Se trata del Ayni Q’uma Llump’aqa Taqsa – Equilibrio con la Pachamama y el cosmos, una práctica milenaria que simboliza la armonía entre el ser humano, la tierra y el universo. Esta ceremonia ancestral no solo representa un acto ritual, sino una forma de vida que se transmite de generación en generación en los pueblos originarios andinos.
Durante el desarrollo de la actividad, se reafirmó la conexión espiritual con la Pachamama mediante ofrendas y rituales de purificación, donde los elementos esenciales como el aire, el agua —representada en la sagrada Mama Quta— y el fuego, se integran en un equilibrio perfecto, reflejando la cosmovisión andina.

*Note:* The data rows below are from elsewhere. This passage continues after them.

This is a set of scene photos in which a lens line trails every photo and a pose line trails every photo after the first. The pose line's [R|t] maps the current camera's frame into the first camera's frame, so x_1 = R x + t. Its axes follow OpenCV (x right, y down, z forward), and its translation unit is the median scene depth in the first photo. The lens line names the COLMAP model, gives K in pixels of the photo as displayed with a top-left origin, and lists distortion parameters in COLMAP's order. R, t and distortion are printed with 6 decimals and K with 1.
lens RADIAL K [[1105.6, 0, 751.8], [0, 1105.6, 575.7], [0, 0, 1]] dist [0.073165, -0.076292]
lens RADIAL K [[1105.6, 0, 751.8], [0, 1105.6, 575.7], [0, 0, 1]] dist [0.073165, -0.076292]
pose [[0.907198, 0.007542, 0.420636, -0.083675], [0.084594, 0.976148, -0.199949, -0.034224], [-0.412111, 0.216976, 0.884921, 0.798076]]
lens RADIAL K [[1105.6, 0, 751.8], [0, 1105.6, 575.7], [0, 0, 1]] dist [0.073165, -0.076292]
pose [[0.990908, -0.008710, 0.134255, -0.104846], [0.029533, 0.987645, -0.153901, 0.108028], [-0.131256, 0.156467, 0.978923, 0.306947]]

La jornada contó con la participación del Consejo Nacional de Sabios Ancestrales de Espiritualidad y Medicina de los Pueblos Originarios Indígenas Andinos y Amazónicos (CONSAPI), organización comprometida con la preservación y continuidad de estos saberes que forman parte del patrimonio cultural vivo del Perú.
En este espacio de profunda significancia cultural, también se reconoció la incorporación de Illapu Jayun Qora como nuevo integrante, quien asumirá el rol de guardián de las deidades, fortaleciendo así la protección y difusión de las prácticas ancestrales.
Este tipo de acciones reafirman el compromiso de seguir valorando y promoviendo las tradiciones que conectan al hombre con la naturaleza, manteniendo viva la esencia de nuestros pueblos originarios.
Porque en cada ritual, en cada ofrenda, vive la memoria… y late la identidad de los Andes.